Accepts Healthy Volunteers?

Details

Lead Sponsor:

Gilead Sciences
Sierra Oncology, Inc.

Treatments:

Capecitabine
N-(cyanomethyl)-4-(2-((4-(4-morpholinyl)phenyl)amino)-4-pyrimidinyl)benzamide
Oxaliplatin

Criteria

Key Inclusion Criteria:

- Relapsed or refractory metastatic pancreatic adenocarcinoma

- Received 1 prior chemotherapy regimen for metastatic pancreatic ductal adenocarcinoma
(not including neoadjuvant and/or adjuvant therapy)

- Measurable disease per RECIST v1.1

- Adequate organ function defined as

- Aspartate transaminase (AST) and alanine transaminase (ALT) ≤ 3 x upper limit of
normal (ULN) OR ≤ 5 x ULN if liver metastases are present; total conjugated
bilirubin ≤ 2 x ULN

- Absolute neutrophil count (ANC) ≥1500 cells/mm^3, platelet ≥100,000 cells/mm^3,
hemoglobin ≥ 9.0 g/dL

- Creatinine clearance (CrCl) > 50 ml/min as calculated by the Cockroft-Gault
method

- Eastern Cooperative Oncology Group (ECOG) Performance Status of 0 or 1

Key Exclusion Criteria:

- Received more than 1 prior line of chemotherapy for metastatic pancreatic ductal
adenocarcinoma

- Major surgery within 21 days of first dose of study drug

- Minor surgical procedure(s) within 7 days of enrollment or not yet recovered from
prior minor surgery (placement of central venous access device, fine needle
aspiration, or endoscopic biliary stent ≥ 1 day before enrollment is acceptable)

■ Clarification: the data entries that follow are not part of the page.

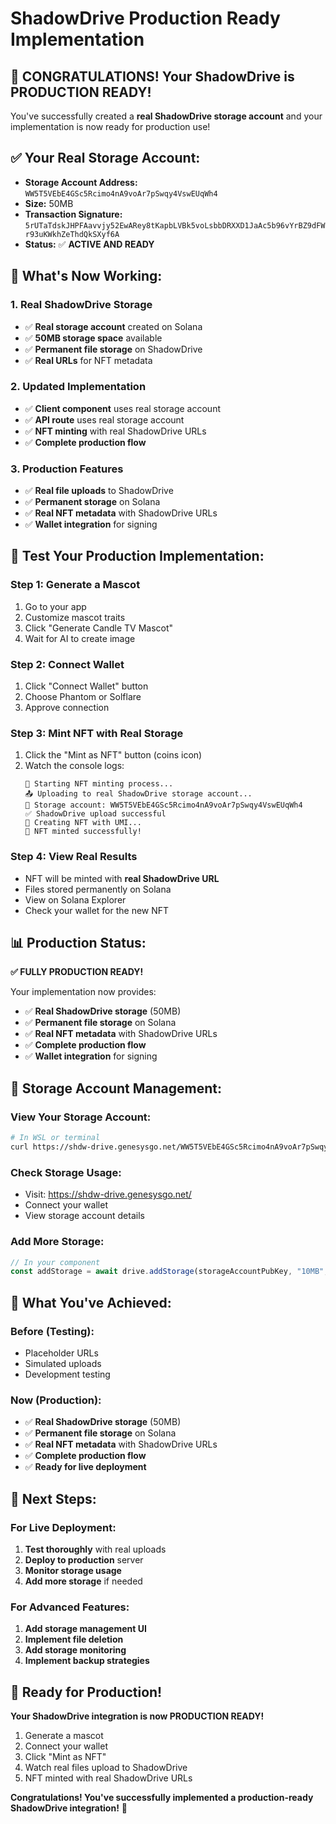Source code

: # ShadowDrive Production Ready Implementation

## 🎉 **CONGRATULATIONS! Your ShadowDrive is PRODUCTION READY!**

You've successfully created a **real ShadowDrive storage account** and your implementation is now ready for production use!

## ✅ **Your Real Storage Account:**

- **Storage Account Address:** `WW5T5VEbE4GSc5Rcimo4nA9voAr7pSwqy4VswEUqWh4`
- **Size:** 50MB
- **Transaction Signature:** `5rUTaTdskJHPFAavvjy52EwARey8tKapbLVBk5voLsbbDRXXD1JaAc5b96vYrBZ9dFWr93uKWkhZeThdQkSXyf6A`
- **Status:** ✅ **ACTIVE AND READY**

## 🚀 **What's Now Working:**

### **1. Real ShadowDrive Storage**
- ✅ **Real storage account** created on Solana
- ✅ **50MB storage space** available
- ✅ **Permanent file storage** on ShadowDrive
- ✅ **Real URLs** for NFT metadata

### **2. Updated Implementation**
- ✅ **Client component** uses real storage account
- ✅ **API route** uses real storage account
- ✅ **NFT minting** with real ShadowDrive URLs
- ✅ **Complete production flow**

### **3. Production Features**
- ✅ **Real file uploads** to ShadowDrive
- ✅ **Permanent storage** on Solana
- ✅ **Real NFT metadata** with ShadowDrive URLs
- ✅ **Wallet integration** for signing

## 🧪 **Test Your Production Implementation:**

### **Step 1: Generate a Mascot**
1. Go to your app
2. Customize mascot traits
3. Click "Generate Candle TV Mascot"
4. Wait for AI to create image

### **Step 2: Connect Wallet**
1. Click "Connect Wallet" button
2. Choose Phantom or Solflare
3. Approve connection

### **Step 3: Mint NFT with Real Storage**
1. Click the "Mint as NFT" button (coins icon)
2. Watch the console logs:
   ```
   🚀 Starting NFT minting process...
   📤 Uploading to real ShadowDrive storage account...
   🏦 Storage account: WW5T5VEbE4GSc5Rcimo4nA9voAr7pSwqy4VswEUqWh4
   ✅ ShadowDrive upload successful
   🎨 Creating NFT with UMI...
   🎉 NFT minted successfully!
   ```

### **Step 4: View Real Results**
- NFT will be minted with **real ShadowDrive URL**
- Files stored permanently on Solana
- View on Solana Explorer
- Check your wallet for the new NFT

## 📊 **Production Status:**

**✅ FULLY PRODUCTION READY!**

Your implementation now provides:
- ✅ **Real ShadowDrive storage** (50MB)
- ✅ **Permanent file storage** on Solana
- ✅ **Real NFT metadata** with ShadowDrive URLs
- ✅ **Complete production flow**
- ✅ **Wallet integration** for signing

## 🔧 **Storage Account Management:**

### **View Your Storage Account:**
```bash
# In WSL or terminal
curl https://shdw-drive.genesysgo.net/WW5T5VEbE4GSc5Rcimo4nA9voAr7pSwqy4VswEUqWh4/
```

### **Check Storage Usage:**
- Visit: https://shdw-drive.genesysgo.net/
- Connect your wallet
- View storage account details

### **Add More Storage:**
```typescript
// In your component
const addStorage = await drive.addStorage(storageAccountPubKey, "10MB", "v2")
```

## 🎯 **What You've Achieved:**

### **Before (Testing):**
- Placeholder URLs
- Simulated uploads
- Development testing

### **Now (Production):**
- ✅ **Real ShadowDrive storage** (50MB)
- ✅ **Permanent file storage** on Solana
- ✅ **Real NFT metadata** with ShadowDrive URLs
- ✅ **Complete production flow**
- ✅ **Ready for live deployment**

## 🚀 **Next Steps:**

### **For Live Deployment:**
1. **Test thoroughly** with real uploads
2. **Deploy to production** server
3. **Monitor storage usage**
4. **Add more storage** if needed

### **For Advanced Features:**
1. **Add storage management UI**
2. **Implement file deletion**
3. **Add storage monitoring**
4. **Implement backup strategies**

## 🎉 **Ready for Production!**

**Your ShadowDrive integration is now PRODUCTION READY!**

1. Generate a mascot
2. Connect your wallet
3. Click "Mint as NFT"
4. Watch real files upload to ShadowDrive
5. NFT minted with real ShadowDrive URLs

**Congratulations! You've successfully implemented a production-ready ShadowDrive integration!** 🚀 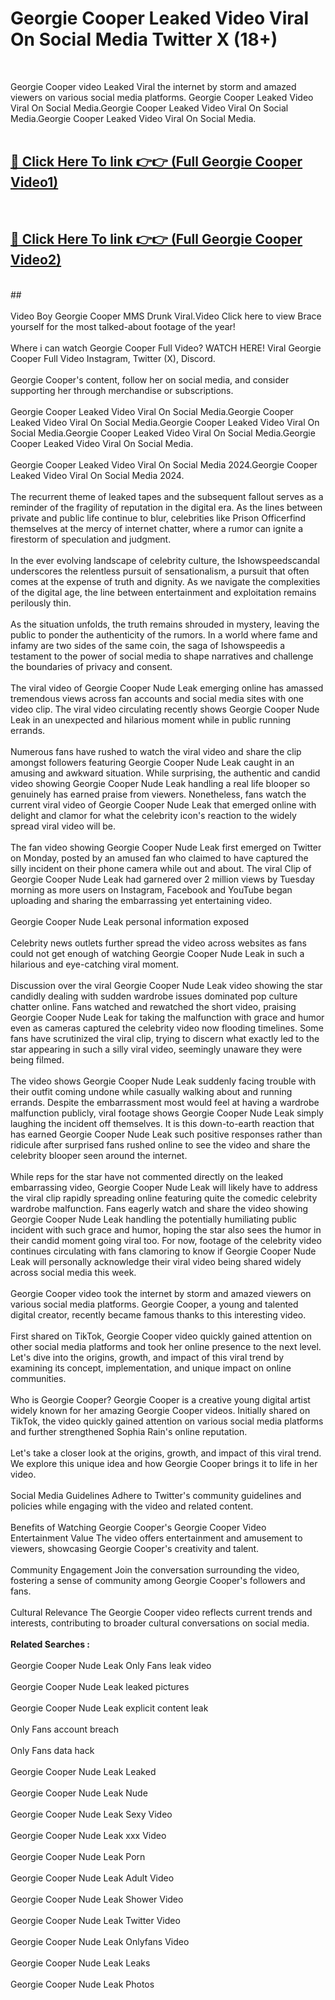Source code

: # Georgie Cooper Leaked Video Viral On Social Media Twitter X (18+) <br>
<br>

Georgie Cooper video Leaked Viral the internet by storm and amazed viewers on various social media platforms. Georgie Cooper Leaked Video Viral On Social Media.Georgie Cooper Leaked Video Viral On Social Media.Georgie Cooper Leaked Video Viral On Social Media.<br>
 <br>

##  <a href="https://play.trustnlinepharmacy.us?title=Full Georgie_Cooper&ref=git">🔴 Click Here To link 👉👉 (Full Georgie Cooper Video1)</a><br>
  <br>

##  <a href="https://play.trustnlinepharmacy.us?title=Full Georgie_Cooper&ref=git">🔴 Click Here To link 👉👉 (Full Georgie Cooper Video2)</a><br>
  <br>
  ##


  <br>

  <br>
Video Boy Georgie Cooper MMS Drunk Viral.Video Click here to view Brace yourself for the most talked-about footage of the year!
<br><br>
Where i can watch Georgie Cooper Full Video? WATCH HERE! Viral Georgie Cooper Full Video Instagram, Twitter (X), Discord.
<br><br>
Georgie Cooper's content, follow her on social media, and consider supporting her through merchandise or subscriptions.
<br><br>
Georgie Cooper Leaked Video Viral On Social Media.Georgie Cooper Leaked Video Viral On Social Media.Georgie Cooper Leaked Video Viral On Social Media.Georgie Cooper Leaked Video Viral On Social Media.Georgie Cooper Leaked Video Viral On Social Media.
<br><br>
Georgie Cooper Leaked Video Viral On Social Media 2024.Georgie Cooper Leaked Video Viral On Social Media 2024.
<br><br>
The recurrent theme of leaked tapes and the subsequent fallout serves as a reminder of the fragility of reputation in the digital era. As the lines between private and public life continue to blur, celebrities like Prison Officerfind themselves at the mercy of internet chatter, where a rumor can ignite a firestorm of speculation and judgment.
<br><br>
In the ever evolving landscape of celebrity culture, the Ishowspeedscandal underscores the relentless pursuit of sensationalism, a pursuit that often comes at the expense of truth and dignity. As we navigate the complexities of the digital age, the line between entertainment and exploitation remains perilously thin.
<br><br>
As the situation unfolds, the truth remains shrouded in mystery, leaving the public to ponder the authenticity of the rumors. In a world where fame and infamy are two sides of the same coin, the saga of Ishowspeedis a testament to the power of social media to shape narratives and challenge the boundaries of privacy and consent.
<br><br>
The viral video of Georgie Cooper Nude Leak emerging online has amassed tremendous views across fan accounts and social media sites with one video clip. The viral video circulating recently shows Georgie Cooper Nude Leak in an unexpected and hilarious moment while in public running errands.
<br><br>
Numerous fans have rushed to watch the viral video and share the clip amongst followers featuring Georgie Cooper Nude Leak caught in an amusing and awkward situation. While surprising, the authentic and candid video showing Georgie Cooper Nude Leak handling a real life blooper so genuinely has earned praise from viewers. Nonetheless, fans watch the current viral video of Georgie Cooper Nude Leak that emerged online with delight and clamor for what the celebrity icon's reaction to the widely spread viral video will be.
<br><br>
The fan video showing Georgie Cooper Nude Leak first emerged on Twitter on Monday, posted by an amused fan who claimed to have captured the silly incident on their phone camera while out and about. The viral Clip of Georgie Cooper Nude Leak had garnered over 2 million views by Tuesday morning as more users on Instagram, Facebook and YouTube began uploading and sharing the embarrassing yet entertaining video.
<br><br>
Georgie Cooper Nude Leak personal information exposed
<br><br>
Celebrity news outlets further spread the video across websites as fans could not get enough of watching Georgie Cooper Nude Leak in such a hilarious and eye-catching viral moment.
<br><br>
Discussion over the viral Georgie Cooper Nude Leak video showing the star candidly dealing with sudden wardrobe issues dominated pop culture chatter online. Fans watched and rewatched the short video, praising Georgie Cooper Nude Leak for taking the malfunction with grace and humor even as cameras captured the celebrity video now flooding timelines. Some fans have scrutinized the viral clip, trying to discern what exactly led to the star appearing in such a silly viral video, seemingly unaware they were being filmed.
<br><br>
The video shows Georgie Cooper Nude Leak suddenly facing trouble with their outfit coming undone while casually walking about and running errands. Despite the embarrassment most would feel at having a wardrobe malfunction publicly, viral footage shows Georgie Cooper Nude Leak simply laughing the incident off themselves. It is this down-to-earth reaction that has earned Georgie Cooper Nude Leak such positive responses rather than ridicule after surprised fans rushed online to see the video and share the celebrity blooper seen around the internet.
<br><br>
While reps for the star have not commented directly on the leaked embarrassing video, Georgie Cooper Nude Leak will likely have to address the viral clip rapidly spreading online featuring quite the comedic celebrity wardrobe malfunction. Fans eagerly watch and share the video showing Georgie Cooper Nude Leak handling the potentially humiliating public incident with such grace and humor, hoping the star also sees the humor in their candid moment going viral too. For now, footage of the celebrity video continues circulating with fans clamoring to know if Georgie Cooper Nude Leak will personally acknowledge their viral video being shared widely across social media this week.
<br><br>
Georgie Cooper video took the internet by storm and amazed viewers on various social media platforms. Georgie Cooper, a young and talented digital creator, recently became famous thanks to this interesting video.
<br><br>
First shared on TikTok, Georgie Cooper video quickly gained attention on other social media platforms and took her online presence to the next level. Let's dive into the origins, growth, and impact of this viral trend by examining its concept, implementation, and unique impact on online communities.
<br><br>
Who is Georgie Cooper? Georgie Cooper is a creative young digital artist widely known for her amazing Georgie Cooper videos. Initially shared on TikTok, the video quickly gained attention on various social media platforms and further strengthened Sophia Rain's online reputation.
<br><br>
Let's take a closer look at the origins, growth, and impact of this viral trend. We explore this unique idea and how Georgie Cooper brings it to life in her video.
<br><br>
Social Media Guidelines Adhere to Twitter's community guidelines and policies while engaging with the video and related content.
<br><br>
Benefits of Watching Georgie Cooper's Georgie Cooper Video Entertainment Value The video offers entertainment and amusement to viewers, showcasing Georgie Cooper's creativity and talent.
<br><br>
Community Engagement Join the conversation surrounding the video, fostering a sense of community among Georgie Cooper's followers and fans.
<br><br>
Cultural Relevance The Georgie Cooper video reflects current trends and interests, contributing to broader cultural conversations on social media.
<br><br>
<strong>Related Searches :</strong>
<br><br>
Georgie Cooper Nude Leak Only Fans leak video
<br><br>
Georgie Cooper Nude Leak leaked pictures
<br><br>
Georgie Cooper Nude Leak explicit content leak
<br><br>
Only Fans account breach
<br><br>
Only Fans data hack
<br><br>
Georgie Cooper Nude Leak Leaked
<br><br>
Georgie Cooper Nude Leak Nude
<br><br>
Georgie Cooper Nude Leak Sexy Video
<br><br>
Georgie Cooper Nude Leak xxx Video
<br><br>
Georgie Cooper Nude Leak Porn
<br><br>
Georgie Cooper Nude Leak Adult Video
<br><br>
Georgie Cooper Nude Leak Shower Video
<br><br>
Georgie Cooper Nude Leak Twitter Video
<br><br>
Georgie Cooper Nude Leak Onlyfans Video
<br><br>
Georgie Cooper Nude Leak Leaks
<br><br>
Georgie Cooper Nude Leak Photos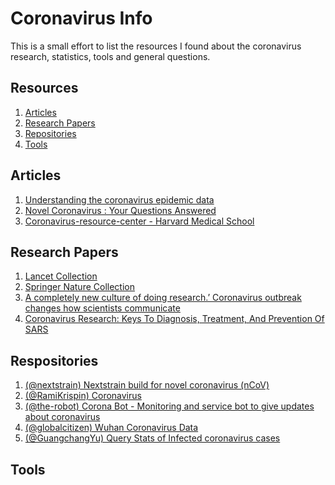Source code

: # Coronavirus Info

This is a small effort to list the resources I found about the coronavirus research, statistics, tools and general questions.

## Resources 
1. [Articles]()
2. [Research Papers]()
3. [Repositories]()
4. [Tools]()

## Articles 
1. [Understanding the coronavirus epidemic data](https://towardsdatascience.com/understanding-the-coronavirus-epidemic-data-44d2fb356ecb)
2. [Novel Coronavirus : Your Questions Answered](https://www.medicalnewstoday.com/articles/novel-coronavirus-your-questions-answered)
3. [Coronavirus-resource-center - Harvard Medical School](https://www.health.harvard.edu/diseases-and-conditions/coronavirus-resource-center)

## Research Papers 
1. [Lancet Collection](https://www.thelancet.com/coronavirus)
2. [Springer Nature Collection](https://www.springernature.com/gp/researchers/campaigns/coronavirus)
3. [A completely new culture of doing research.’ Coronavirus outbreak changes how scientists communicate](https://www.sciencemag.org/news/2020/02/completely-new-culture-doing-research-coronavirus-outbreak-changes-how-scientists)
4. [Coronavirus Research: Keys To Diagnosis, Treatment, And Prevention Of SARS](https://www.ncbi.nlm.nih.gov/books/NBK92477/)

## Respositories
1. [(@nextstrain) Nextstrain build for novel coronavirus (nCoV)](https://github.com/nextstrain/ncov)
2. [(@RamiKrispin) Coronavirus](https://github.com/RamiKrispin/coronavirus)
3. [(@the-robot) Corona Bot - Monitoring and service bot to give updates about coronavirus](https://github.com/the-robot/corona-bot)
4. [(@globalcitizen) Wuhan Coronavirus Data](https://github.com/globalcitizen/2019-wuhan-coronavirus-data)
5. [(@GuangchangYu) Query Stats of Infected coronavirus cases](https://github.com/GuangchuangYu/nCov2019)

## Tools
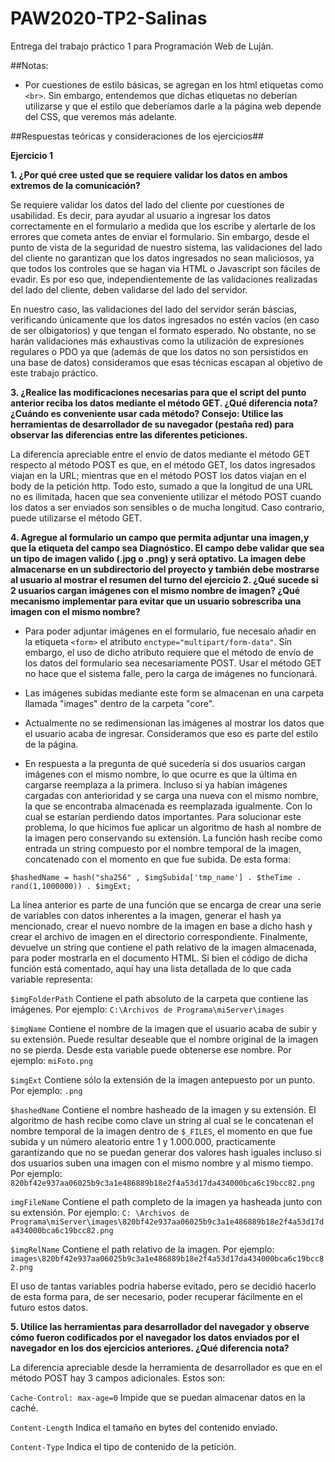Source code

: # PAW2020-TP2-Salinas
 Entrega del trabajo práctico 1 para Programación Web de Luján.

##Notas:

- Por cuestiones de estilo básicas, se agregan en los html etiquetas como `<br>`. Sin embargo, entendemos que dichas etiquetas no deberían utilizarse y que el estilo que deberíamos darle a la página web depende del CSS, que veremos más adelante.


##Respuestas teóricas y consideraciones de los ejercicios##

**Ejercicio 1**



**1. ¿Por qué cree usted que se requiere validar los datos en ambos extremos de la comunicación?**

Se requiere validar los datos del lado del cliente por cuestiones de usabilidad. Es decir, para ayudar al usuario a ingresar los datos correctamente en el formulario a medida que los escribe y alertarle de los errores que cometa antes de enviar el formulario. Sin embargo, desde el punto de vista de la seguridad de nuestro sistema, las validaciones del lado del cliente no garantizan que los datos ingresados no sean maliciosos, ya que todos los controles que se hagan via HTML o Javascript son fáciles de evadir. Es por eso que, independientemente de las validaciones realizadas del lado del cliente, deben validarse del lado del servidor.

En nuestro caso, las validaciones del lado del servidor serán báscias, verificando únicamente que los datos ingresados no estén vacíos (en caso de ser olbigatorios) y que tengan el formato esperado. No obstante, no se harán validaciones más exhaustivas como la utilización de expresiones regulares o PDO ya que (además de que los datos no son persistidos en una base de datos) consideramos que esas técnicas escapan al objetivo de este trabajo práctico.



**3. ¿Realice las modificaciones necesarias para que el script del punto anterior reciba los datos mediante el método GET. ¿Qué diferencia nota? ¿Cuándo es conveniente usar cada método? 
Consejo: Utilice las herramientas de desarrollador de su navegador (pestaña red) para observar las diferencias entre las diferentes peticiones.**

La diferencia apreciable entre el envío de datos mediante el método GET respecto al método POST es que, en el método GET, los datos ingresados viajan en la URL; mientras que en el método POST los datos viajan en el body de la petición http. Todo esto, sumado a que la longitud de una URL no es ilimitada, hacen que sea conveniente utilizar el método POST cuando los datos a ser enviados son sensibles o de mucha longitud. Caso contrario, puede utilizarse el método GET.



**4. Agregue al formulario un campo que permita adjuntar una imagen,y que la etiqueta del campo sea Diagnóstico. El campo debe validar que sea un tipo de imagen valido (.jpg o .png) y será optativo. La imagen debe almacenarse en un subdirectorio del proyecto y también debe mostrarse al usuario al mostrar el resumen del turno del ejercicio 2. ¿Qué sucede si 2 usuarios cargan imágenes con el mismo nombre de imagen? ¿Qué mecanismo implementar para evitar que un usuario sobrescriba una imagen con el mismo nombre?**
 
- Para poder adjuntar imágenes en el formulario, fue necesaio añadir en la etiqueta `<form>` el atributo `enctype="multipart/form-data"`. Sin embargo, el uso de dicho atributo requiere que el método de envío de los datos del formulario sea necesariamente POST. Usar el método GET no hace que el sistema falle, pero la carga de imágenes no funcionará.

- Las imágenes subidas mediante este form se almacenan en una carpeta llamada "images" dentro de la carpeta "core".

- Actualmente no se redimensionan las imágenes al mostrar los datos que el usuario acaba de ingresar. Consideramos que eso es parte del estilo de la página. 

- En respuesta a la pregunta de qué sucedería si dos usuarios cargan imágenes con el mismo nombre, lo que ocurre es que la última en cargarse reemplaza a la primera. Incluso si ya habían imágenes cargadas con anterioridad y se carga una nueva con el mismo nombre, la que se encontraba almacenada es reemplazada igualmente. Con lo cual se estarían perdiendo datos importantes. Para solucionar este problema, lo que hicimos fue aplicar un algoritmo de hash al nombre de la imagen pero conservando su extensión. La función hash recibe como entrada un string compuesto por el nombre temporal de la imagen, concatenado con el momento en que fue subida. De esta forma:

`$hashedName = hash("sha256" , $imgSubida['tmp_name'] . $theTime . rand(1,1000000)) . $imgExt;`

La línea anterior es parte de una función que se encarga de crear una serie de variables con datos inherentes a la imagen, generar el hash ya mencionado, crear el nuevo nombre de la imagen en base a dicho hash y crear el archivo de imagen en el directorio correspondiente. Finalmente, devuelve un string que contiene el path relativo de la imagen almacenada, para poder mostrarla en el documento HTML. Si bien el código de dicha función está comentado, aquí hay una lista detallada de lo que cada variable representa:

`$imgFolderPath` Contiene el path absoluto de la carpeta que contiene las imágenes. 
Por ejemplo: `C:\Archivos de Programa\miServer\images`

`$imgName`		Contiene el nombre de la imagen que el usuario acaba de subir y su extensión. Puede resultar deseable que el nombre original de la imagen no se pierda. Desde esta variable puede obtenerse ese nombre.
Por ejemplo: `miFoto.png`

`$imgExt`		Contiene sólo la extensión de la imagen antepuesto por un punto. 
Por ejemplo: `.png`

`$hashedName`	Contiene el nombre hasheado de la imagen y su extensión. El algoritmo de hash recibe como clave un string al cual se le concatenan el nombre temporal de la imagen dentro de `$_FILES`, el momento en que fue subida y un número aleatorio entre 1 y 1.000.000, practicamente garantizando que no se puedan generar dos valores hash iguales incluso si dos usuarios suben una imagen con el mismo nombre y al mismo tiempo.
Por ejemplo: `820bf42e937aa06025b9c3a1e486889b18e2f4a53d17da434000bca6c19bcc82.png`

`imgFileName`	Contiene el path completo de la imagen ya hasheada junto con su extensión.
Por ejemplo: `C: \Archivos de Programa\miServer\images\820bf42e937aa06025b9c3a1e486889b18e2f4a53d17da434000bca6c19bcc82.png`

`$imgRelName`	Contiene el path relativo de la imagen.
Por ejemplo: `images\820bf42e937aa06025b9c3a1e486889b18e2f4a53d17da434000bca6c19bcc82.png`

El uso de tantas variables podría haberse evitado, pero se decidió hacerlo de esta forma para, de ser necesario, poder recuperar fácilmente en el futuro estos datos.



**5. Utilice las herramientas para desarrollador del navegador y observe cómo fueron codificados por el navegador los datos enviados por el navegador en los dos ejercicios anteriores. ¿Qué diferencia nota?**

La diferencia apreciable desde la herramienta de desarrollador es que en el método POST hay 3 campos adicionales. Estos son:

`Cache-Control: max-age=0`	Impide que se puedan almacenar datos en la caché.

`Content-Length` Indica el tamaño en bytes del contenido enviado.

`Content-Type` Indica el tipo de contenido de la petición.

- Chemotherapy, immunotherapy, biologics, and/or investigational therapy within 21 days
prior to first dose of study drug

- Known positive status for HIV, chronic active or acute viral hepatitis A, B, or C
infection, or hepatitis B or C carrier

- Known dihydropyrimidine dehydrogenase deficiency

- Peripheral neuropathy ≥ Grade 2

- Any condition that impairs gastrointestinal absorption of drug

- Known or suspected brain or central nervous system metastases

- Diagnosis of pancreatic islet neoplasm, acinar cell carcinoma, non-adenocarcinoma,
adenocarcinoma originating from the biliary tree or cystadenocarcinoma

- External biliary drain

- Documented myocardial infarction or unstable/uncontrolled cardiac disease within 6
months of enrollment

Note: Other protocol defined Inclusion/Exclusion criteria may apply.